Avec Jacques Delors, l'Europe s'est élargie, mais il nous avait mis en garde en proposant un approfondissement avec des intégrations différenciées. Écoutons-le. Les circonstances nous conduisent à accélérer. La zone euro a su cette semaine réaffirmer sa cohésion avec la Grèce.
La qualité de la relation franco-allemande y a été pour beaucoup. L'esprit européen a prévalu. Mais nous ne pouvons en rester là. J'ai proposé de reprendre l'idée de Jacques Delors du gouvernement de la zone euro et d'y ajouter un budget spécifique ainsi qu'un Parlement pour en assurer le contrôle démocratique.

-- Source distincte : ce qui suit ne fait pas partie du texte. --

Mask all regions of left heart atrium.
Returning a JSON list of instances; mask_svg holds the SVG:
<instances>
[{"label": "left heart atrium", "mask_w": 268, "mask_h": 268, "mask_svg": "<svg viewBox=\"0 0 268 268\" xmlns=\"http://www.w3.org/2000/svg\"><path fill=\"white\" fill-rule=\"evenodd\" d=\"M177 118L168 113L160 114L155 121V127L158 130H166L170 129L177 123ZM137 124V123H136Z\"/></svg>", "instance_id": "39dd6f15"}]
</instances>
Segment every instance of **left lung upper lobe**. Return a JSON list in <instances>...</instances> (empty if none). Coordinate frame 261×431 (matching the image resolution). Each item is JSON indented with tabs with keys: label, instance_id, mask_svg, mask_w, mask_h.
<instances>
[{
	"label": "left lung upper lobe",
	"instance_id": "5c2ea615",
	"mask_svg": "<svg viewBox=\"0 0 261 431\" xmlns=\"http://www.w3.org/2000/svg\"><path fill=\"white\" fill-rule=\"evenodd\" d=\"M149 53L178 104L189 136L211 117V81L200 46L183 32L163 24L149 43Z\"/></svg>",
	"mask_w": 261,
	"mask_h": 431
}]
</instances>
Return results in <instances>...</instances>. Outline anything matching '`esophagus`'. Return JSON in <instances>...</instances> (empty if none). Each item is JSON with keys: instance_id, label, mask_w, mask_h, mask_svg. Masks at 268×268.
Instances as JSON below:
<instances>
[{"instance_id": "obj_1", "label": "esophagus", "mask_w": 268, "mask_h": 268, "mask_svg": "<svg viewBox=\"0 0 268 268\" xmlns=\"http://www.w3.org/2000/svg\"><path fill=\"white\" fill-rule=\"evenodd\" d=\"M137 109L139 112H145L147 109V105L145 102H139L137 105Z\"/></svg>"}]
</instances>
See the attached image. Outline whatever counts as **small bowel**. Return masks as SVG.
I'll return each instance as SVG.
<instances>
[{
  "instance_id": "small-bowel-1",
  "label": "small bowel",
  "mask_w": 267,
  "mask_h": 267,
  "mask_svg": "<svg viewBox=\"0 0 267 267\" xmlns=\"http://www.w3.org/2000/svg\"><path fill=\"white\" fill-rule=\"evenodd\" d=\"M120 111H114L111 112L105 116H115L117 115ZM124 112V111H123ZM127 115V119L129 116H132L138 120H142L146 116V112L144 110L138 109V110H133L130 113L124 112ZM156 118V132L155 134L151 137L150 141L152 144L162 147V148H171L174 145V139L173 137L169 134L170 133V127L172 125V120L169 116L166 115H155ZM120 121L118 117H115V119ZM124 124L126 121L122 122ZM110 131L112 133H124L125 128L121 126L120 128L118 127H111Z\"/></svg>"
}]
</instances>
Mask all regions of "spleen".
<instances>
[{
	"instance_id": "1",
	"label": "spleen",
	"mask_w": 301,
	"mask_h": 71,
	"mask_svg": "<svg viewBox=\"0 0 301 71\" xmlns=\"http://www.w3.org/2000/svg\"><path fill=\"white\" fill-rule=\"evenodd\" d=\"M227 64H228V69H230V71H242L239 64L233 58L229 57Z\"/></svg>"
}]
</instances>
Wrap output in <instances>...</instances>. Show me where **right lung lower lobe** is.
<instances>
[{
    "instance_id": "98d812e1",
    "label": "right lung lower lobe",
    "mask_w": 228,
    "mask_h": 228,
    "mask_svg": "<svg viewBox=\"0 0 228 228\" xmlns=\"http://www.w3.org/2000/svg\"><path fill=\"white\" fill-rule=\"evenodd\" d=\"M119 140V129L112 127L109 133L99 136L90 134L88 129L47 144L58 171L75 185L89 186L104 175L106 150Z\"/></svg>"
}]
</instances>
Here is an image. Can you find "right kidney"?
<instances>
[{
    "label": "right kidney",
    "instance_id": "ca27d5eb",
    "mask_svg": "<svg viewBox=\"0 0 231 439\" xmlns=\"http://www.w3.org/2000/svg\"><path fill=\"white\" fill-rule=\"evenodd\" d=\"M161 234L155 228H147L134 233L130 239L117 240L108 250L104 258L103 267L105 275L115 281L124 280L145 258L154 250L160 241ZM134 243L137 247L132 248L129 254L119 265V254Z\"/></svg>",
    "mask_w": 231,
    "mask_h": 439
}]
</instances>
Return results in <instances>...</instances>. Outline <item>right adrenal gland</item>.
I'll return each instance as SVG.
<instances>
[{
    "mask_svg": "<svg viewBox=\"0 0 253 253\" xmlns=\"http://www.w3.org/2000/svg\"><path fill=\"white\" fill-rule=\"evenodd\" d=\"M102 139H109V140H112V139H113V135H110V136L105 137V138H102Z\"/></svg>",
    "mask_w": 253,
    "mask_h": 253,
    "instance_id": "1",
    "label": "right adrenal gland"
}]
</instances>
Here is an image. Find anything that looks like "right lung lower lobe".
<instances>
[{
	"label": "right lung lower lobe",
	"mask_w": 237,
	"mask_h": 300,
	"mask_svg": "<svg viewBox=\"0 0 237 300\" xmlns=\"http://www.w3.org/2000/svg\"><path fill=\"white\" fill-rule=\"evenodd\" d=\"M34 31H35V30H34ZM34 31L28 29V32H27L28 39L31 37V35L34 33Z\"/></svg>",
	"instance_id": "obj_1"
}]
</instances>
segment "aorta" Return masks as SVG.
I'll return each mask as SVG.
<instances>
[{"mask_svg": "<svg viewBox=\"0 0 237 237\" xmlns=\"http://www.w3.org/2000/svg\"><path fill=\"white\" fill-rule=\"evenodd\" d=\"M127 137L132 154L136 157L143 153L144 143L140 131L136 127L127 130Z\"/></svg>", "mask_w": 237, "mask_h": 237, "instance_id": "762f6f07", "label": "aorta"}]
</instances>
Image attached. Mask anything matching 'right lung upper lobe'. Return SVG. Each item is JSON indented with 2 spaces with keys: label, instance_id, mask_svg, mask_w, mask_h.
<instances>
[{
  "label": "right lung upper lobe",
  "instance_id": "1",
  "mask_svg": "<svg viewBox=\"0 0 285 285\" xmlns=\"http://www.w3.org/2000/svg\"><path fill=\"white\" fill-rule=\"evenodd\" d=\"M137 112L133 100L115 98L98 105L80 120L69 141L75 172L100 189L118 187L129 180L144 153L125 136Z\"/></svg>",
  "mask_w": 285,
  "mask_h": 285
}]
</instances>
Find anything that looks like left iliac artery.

Partager une monnaie, c'est bien plus que vouloir une convergence. C'est un choix que 19 pays ont fait parce que c'était leur intérêt. Nul gouvernement d'ailleurs depuis quinze ans n'a pris la responsabilité d'en sortir. Ce choix appelle une organisation renforcée et avec les pays qui en décideront, une avant-garde. La France y est prête parce que, comme Jacques Delors nous l'a montré, elle se grandit toujours quand elle est à l'initiative de l'Europe.